Selama pidato kebijakan luar negerinya Kamis lalu Clinton meluncurkan serangan terberatnya melawan Trump di salah satu pidato kampanye dengan fokus pada temperamen Trump.
"Tidak sulit untuk membayangkan Donald Trump memimpin kita ke dalam perang hanya karena seseorang mengganggu kulit tipisnya,"kata Hillary
Trump secara terang-terangan menunjukkan permusuhan dengan lawan partainya dan mengkritik bahwa ia akan melakukan hantaman yang bahkan lebih keras atas serangan politik atau laporan berita tak menyenangkan.
Menurut daftar yang disusun oleh The New York Times, di Twitter Trump telah menghina setidaknya 210 orang, tempat dan hal-hal sejak mendeklarasikan pencalonan presidennya Juni lalu, dan daftar itu belum termasuk sasaran penghinaan Trump yang disiarkan pada tv kabel
"Apakah kita ingin dia membuat panggilan itu? Seseorang berkulit tipis dan cepat marah yang mengeluarkan caci-maki bahkan pada kritik terkecil Apakah kita ingin jarinya di dekat tombol," tanya Clinton.
Clinton pada pidatonya membuat sindiran tentang keadaan psikologis Trump. Menggambarkan Trump sebagai "temperamental tidak layak" untuk presiden AS
"Saya tidak mengerti daya tarik aneh Donald terhadap diktator dan laki-laki yang kuat yang tidak memiliki cinta untuk Amerika," kata Clinton, merujuk pujian masa lalu Trump untuk Presiden Rusia Vladimir Putin dan kata-kata Trump akan berbicara dengan Presiden Korea Utara Kim Jong Un jika terpilih.
"Saya akan menyerahkan kepada psikiater untuk menjelaskan mengapa dia begitu memuja tiran," katanya.
Menanggapi pernyataan Clinton, Trump menyebut pidato tersebut sebagai "pidato kebencian."
"Jika orang ingin menang, mereka membutuhkan temperamen seperti saya.

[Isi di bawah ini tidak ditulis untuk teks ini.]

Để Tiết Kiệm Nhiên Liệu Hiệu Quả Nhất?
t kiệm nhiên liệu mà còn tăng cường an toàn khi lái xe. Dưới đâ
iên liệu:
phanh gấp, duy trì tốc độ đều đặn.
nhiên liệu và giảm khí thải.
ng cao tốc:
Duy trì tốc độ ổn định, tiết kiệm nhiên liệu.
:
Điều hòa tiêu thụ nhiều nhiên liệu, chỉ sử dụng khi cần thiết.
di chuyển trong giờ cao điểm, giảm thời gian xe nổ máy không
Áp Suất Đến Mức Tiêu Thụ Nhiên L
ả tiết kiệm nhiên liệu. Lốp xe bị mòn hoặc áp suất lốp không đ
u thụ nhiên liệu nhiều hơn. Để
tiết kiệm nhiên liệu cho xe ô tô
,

Jika orang ingin stagnan dan turun, mereka membutuhkan temperamen yang mudah bengkok seperti Hillary,” kata Trump pada hari Kamis dalam sebuah wawancara dengan The Wall Street Journal.
Menurut jajak pendapat Wall Street Journal / ABC News yang dirilis pada bulan Mei, mayoritas orang Amerika berpikir Clinton akan lebih baik daripada Trump untuk menangani kebijakan luar negeri.
"Sebagai Menteri Luar Negeri dan mantan ibu negara, saya mendapat kehormatan untuk mewakili Amerika di luar negeri dan membantu membentuk kebijakan luar negeri kita dari rumah," kata Clinton.
"Dan saya telah duduk pada posisi yang menyarankan presiden pada beberapa pilihan terberat yang dihadapinya," tambahnya.
Meskipun dia mencatat perannya dalam membantu membentuk kebijakan luar negeri AS di tahun-tahun terakhir, Clinton tidak menyebutkan perannya dalam partisipasi AS pada pemboman NATO terhadap perang Libya pada 2011 perang yang menyebabkan negara Afrika Utara sebagai negara gagal dan surga teroris.